– Да я же не круглый год здесь, – удивился вопросу Степан Степанович. – Я зимой в институте вулканологии работаю, здесь, Петропавловске… Женщина у меня там, воздушная… – он опять оживился. Встал, подошел к большому календарю на стене. – Всего семнадцать дней мне здесь осталось. Вот такими путями судьба нас с ней свела, – он достал из заднего кармана расческу и провел несколько раз по длинным седым и еще влажным волосам.
Родиону раньше казалось, что ученый живет в этом домике отшельником круглый год. Он думал, что рассказывая о судьбе, тот имел ввиду свою работу. А получается, что судьба вела его к обычной женщине в Петропавловске.
– А тогда зачем вы здесь один сидите? Какой смысл? – спросил Родион, немного разочарованный.
– Судьба – это стихия, с ней не поспоришь. Забросила она тебя на необитаемый остров… Можно повеситься на ближайшем дереве, а можно и там себя найти. Смыслом свою жизнь каждый сам наполняет. Что себе придумаешь, то и будет. Я вот придумал вулканы. Кто‑то солдатиков оловянных собирает или цветы разводит. А кого‑то больше всего радует, когда у соседа корова сдохла… Смысл, он как гвозди, как арматура – все скрепляет. Какая арматура, такой и человек. Без этого ты как петух с отрубленной головой: еще бегаешь, а уже мертвый.
Обратно Родион шел легко и быстро, запланировав вернуться за один день. Насчет судьбы Степан Степанович его не убедил. «Мы сами выбираем свою дорогу. Нет никакого предопределения. Все это отговорки и оправдания для слабых. Если он послушал сомнительного приятеля и поступил не в тот институт, что хотел, то это не судьба виновата, а мягкий характер. И с женой своей мог повнимательнее… Катился всю жизнь куда ветер подует, а теперь – судьба».
К вечеру он почти добрался до дома. Перед спуском с гребня он опять присел на том месте, где летом ему показалось, что еще чуть‑чуть и ему откроется какая‑то тайна. Все вокруг было по‑прежнему фантастически красиво: бухта с островами, горы вокруг… Правда, сегодня небо было другое. Стальное, тяжелое, оно было совсем близко. Почти все сопки спрятали в нем свои вершины. А тогда было голубым и бескрайним.

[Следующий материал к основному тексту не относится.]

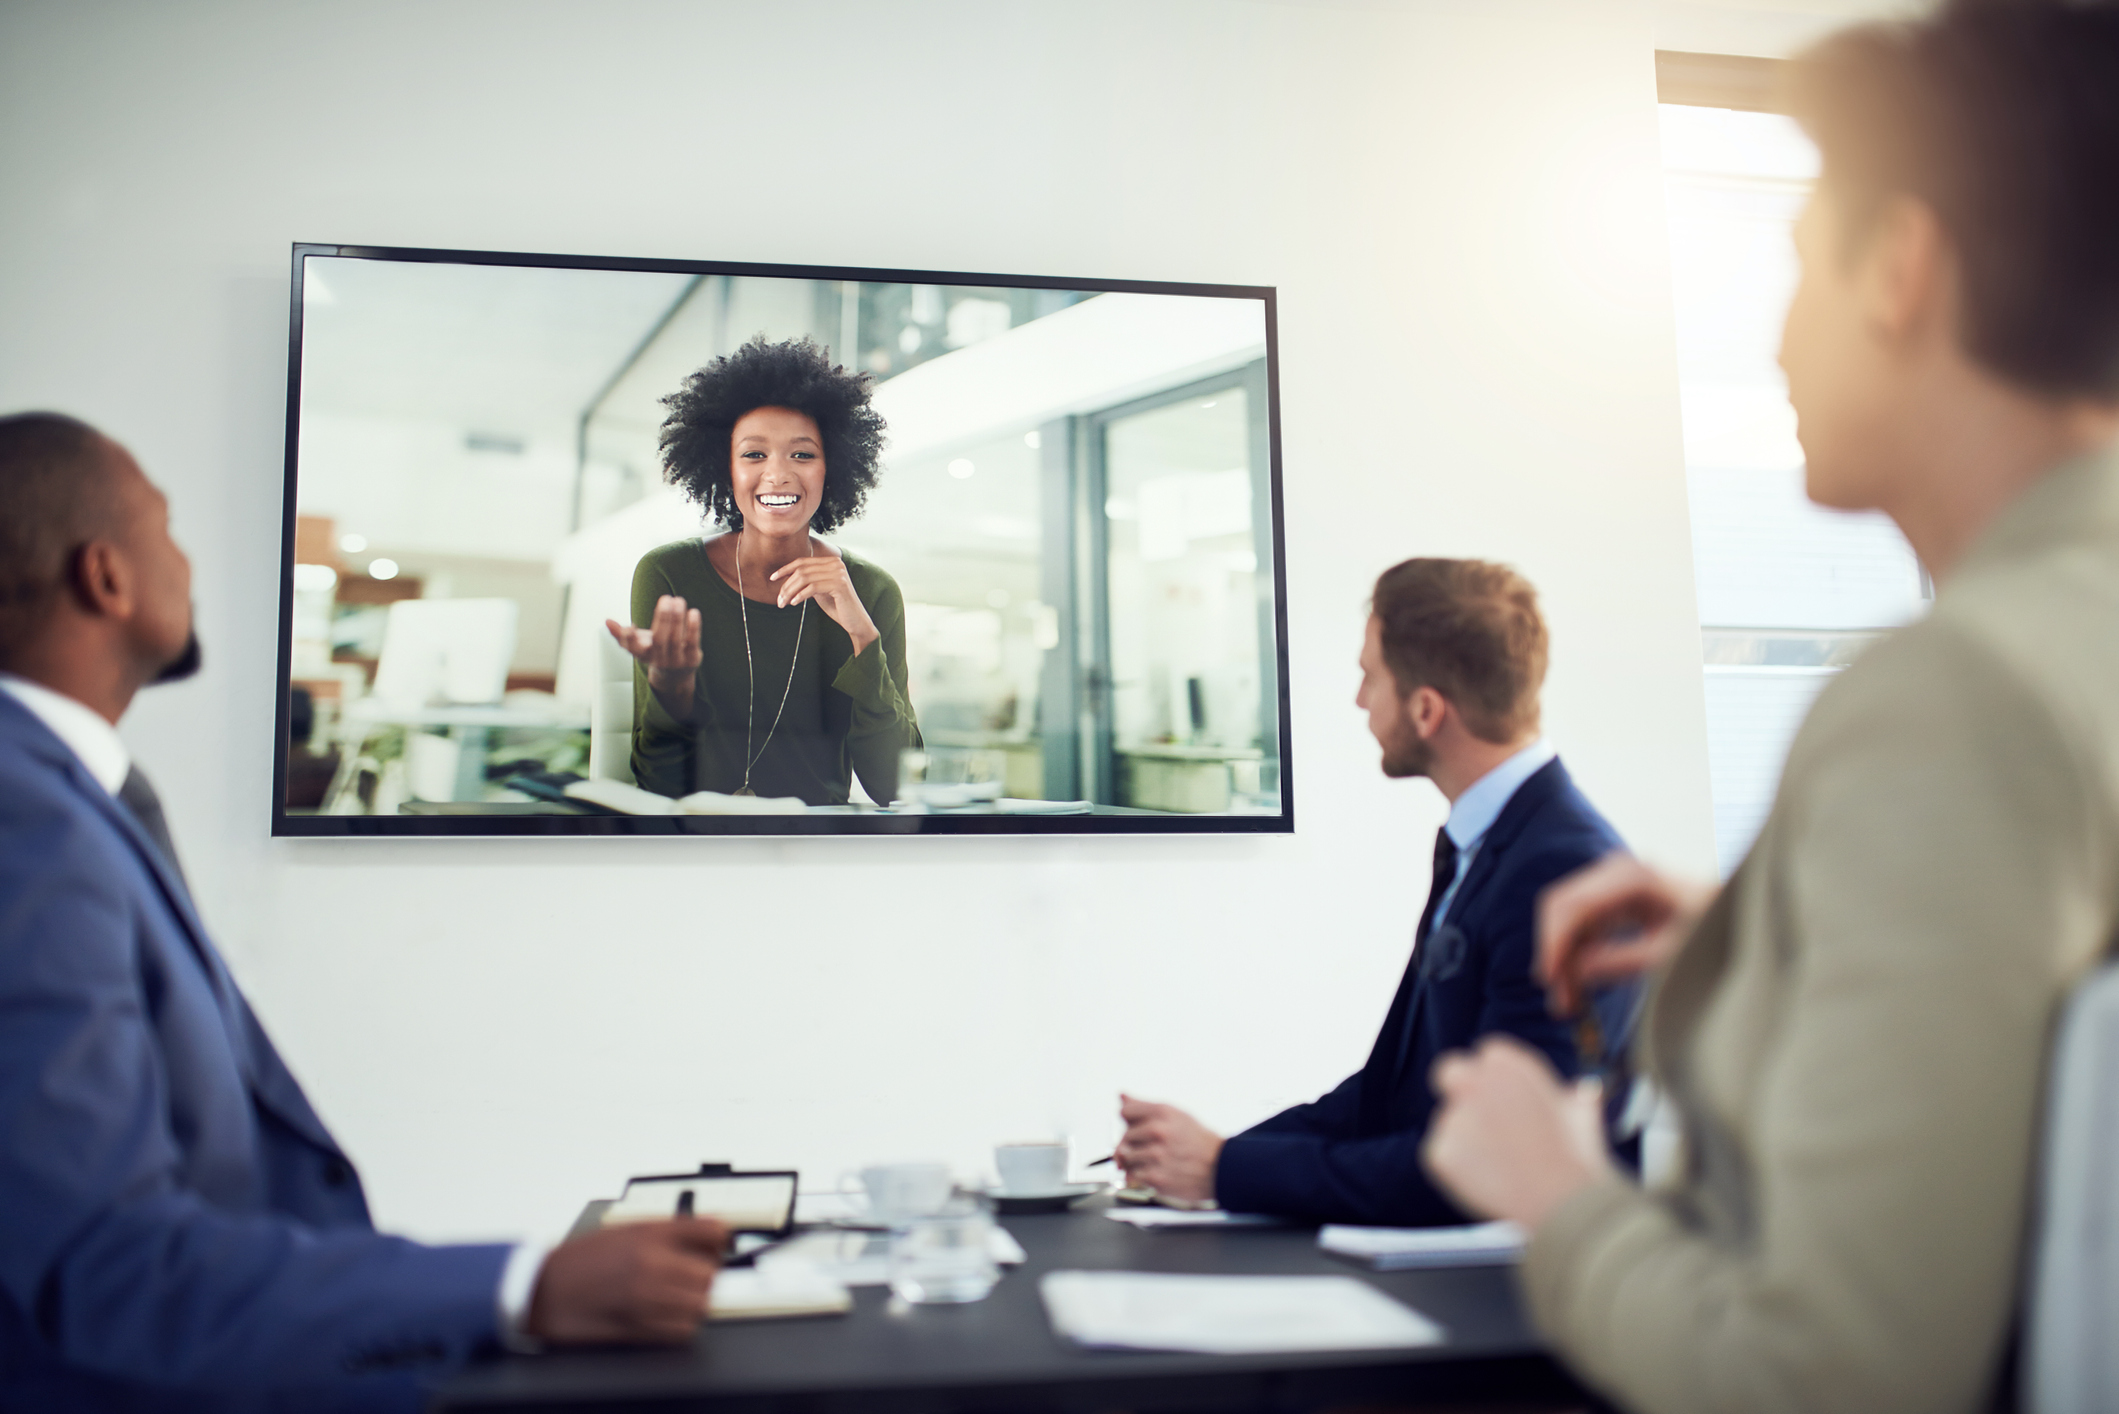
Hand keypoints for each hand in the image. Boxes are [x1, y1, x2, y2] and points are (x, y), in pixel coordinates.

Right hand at [526, 1217, 728, 1344]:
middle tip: (694, 1275)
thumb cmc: (580, 1259)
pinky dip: (682, 1325)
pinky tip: (669, 1316)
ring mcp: (646, 1297)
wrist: (544, 1288)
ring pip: (701, 1304)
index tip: (717, 1246)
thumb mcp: (626, 1229)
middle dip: (707, 1275)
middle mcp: (652, 1263)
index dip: (720, 1240)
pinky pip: (681, 1330)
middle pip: (711, 1273)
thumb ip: (667, 1229)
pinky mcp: (637, 1326)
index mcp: (650, 1234)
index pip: (712, 1232)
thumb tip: (706, 1232)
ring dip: (696, 1302)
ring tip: (680, 1297)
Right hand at [605, 595, 702, 712]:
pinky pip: (692, 642)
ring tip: (678, 599)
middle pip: (659, 640)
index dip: (629, 638)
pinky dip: (693, 627)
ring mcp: (676, 661)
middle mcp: (659, 659)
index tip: (630, 627)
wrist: (675, 675)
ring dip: (677, 619)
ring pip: (676, 639)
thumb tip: (606, 621)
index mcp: (642, 654)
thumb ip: (622, 634)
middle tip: (665, 598)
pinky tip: (693, 612)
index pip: (632, 648)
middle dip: (662, 618)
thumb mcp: (638, 644)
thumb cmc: (654, 652)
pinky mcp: (692, 659)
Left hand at [768, 556, 877, 655]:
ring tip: (783, 603)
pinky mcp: (839, 585)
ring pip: (804, 578)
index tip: (772, 578)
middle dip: (786, 585)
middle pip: (802, 570)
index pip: (803, 561)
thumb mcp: (819, 590)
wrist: (855, 621)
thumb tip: (785, 578)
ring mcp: (838, 573)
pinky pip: (812, 588)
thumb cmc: (837, 606)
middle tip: (779, 599)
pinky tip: (794, 603)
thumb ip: (807, 581)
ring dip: (790, 591)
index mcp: (831, 561)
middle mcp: (836, 563)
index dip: (785, 569)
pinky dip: (800, 595)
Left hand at [1115, 1094, 1223, 1202]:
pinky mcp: (1156, 1178)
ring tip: (1153, 1163)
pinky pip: (1132, 1176)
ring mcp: (1156, 1155)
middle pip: (1123, 1137)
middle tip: (1149, 1150)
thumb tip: (1122, 1095)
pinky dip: (1139, 1177)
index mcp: (1162, 1112)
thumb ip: (1144, 1107)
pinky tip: (1155, 1173)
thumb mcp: (1175, 1115)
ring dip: (1135, 1163)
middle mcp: (1157, 1131)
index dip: (1129, 1122)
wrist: (1221, 1168)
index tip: (1137, 1129)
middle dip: (1132, 1145)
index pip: (1125, 1112)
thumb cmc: (1198, 1142)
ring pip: (1125, 1158)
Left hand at [1423, 1037, 1610, 1229]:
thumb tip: (1584, 1091)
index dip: (1495, 1079)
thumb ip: (1573, 1096)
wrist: (1563, 1203)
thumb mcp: (1582, 1113)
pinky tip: (1489, 1182)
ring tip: (1505, 1168)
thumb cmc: (1576, 1159)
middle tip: (1477, 1118)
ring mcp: (1453, 1117)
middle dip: (1459, 1089)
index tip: (1505, 1099)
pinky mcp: (1439, 1152)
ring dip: (1466, 1139)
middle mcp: (1473, 1082)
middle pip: (1450, 1071)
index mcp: (1507, 1063)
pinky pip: (1441, 1156)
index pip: (1487, 1055)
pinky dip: (1457, 1169)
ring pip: (1449, 1122)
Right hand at [1537, 853, 1714, 1018]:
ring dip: (1565, 958)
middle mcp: (1618, 871)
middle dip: (1556, 954)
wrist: (1748, 921)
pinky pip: (1585, 923)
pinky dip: (1579, 953)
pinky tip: (1582, 983)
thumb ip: (1622, 960)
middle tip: (1560, 1002)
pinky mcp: (1619, 897)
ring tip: (1570, 1002)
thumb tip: (1576, 971)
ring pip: (1569, 918)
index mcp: (1631, 876)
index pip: (1570, 905)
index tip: (1549, 983)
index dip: (1553, 945)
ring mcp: (1616, 881)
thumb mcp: (1674, 953)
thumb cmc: (1719, 934)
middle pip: (1562, 909)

Когда Родион стал спускаться. Там, где в прошлый раз он упал и сломал камеру, из кустов на тропинку вышла его медведица. Она деликатно остановилась в десяти метрах, а медвежата, не стесняясь, бросились к нему, как обычные щенки. Он как будто знал и захватил у вулканолога несколько конфет и печенье. «Все‑таки здорово, когда ты кому‑то нужен и кто‑то тебя ждет», – подумал он.
Две недели прошли в работе. Кроме ежедневных съемок, Родион писал сценарий. Чтобы мысль фильма была хорошо понятна, нужно было продумать каждую сцену. Для этого он решил остаться здесь еще на пару месяцев. Связавшись с руководством заповедника, он попросил солярки для генератора, еды и всяких других мелочей. Все это обещали забросить вертолетом при первой возможности.
Родион сидел на берегу, надеясь на то, что опять появятся киты. Он ругал себя за то, что в прошлый раз не стал снимать их семейство. Опять прилетела чайка и села рядом, но китов больше не было. Вместо китов из‑за скалы показался низколетящий над водой вертолет. Через мгновение донесся стрекочущий рокот его двигателя.
«Теперь у меня все получится, – думал Родион. – Степан Степанович говорит, что все предопределено. Пусть будет так. Может смысл моей жизни именно в этом фильме. Попытаться показать красоту и величественность замысла того, кто это все создал. Бог или кто другой – он же тоже художник. А значит и ему нужно, чтобы люди смогли оценить красоту мира, который он сотворил.
Первый раз за эти месяцы он почувствовал, что у него пробудился интерес, появились планы, а главное, желание просыпаться по утрам. «С судьбой Степан Степанович, конечно, переборщил, а вот про то, что без дела, ты петух без головы, он прав».
Вертолет уже подлетел к его фургону и приземлился, подняв кучу пыли. Родион встал с бревна и уже собрался идти разгружать, как в этот момент дверь пассажирского отсека открылась, и он увидел Катю.
«Екарный бабай!» – пробормотал он и опять опустился на бревно.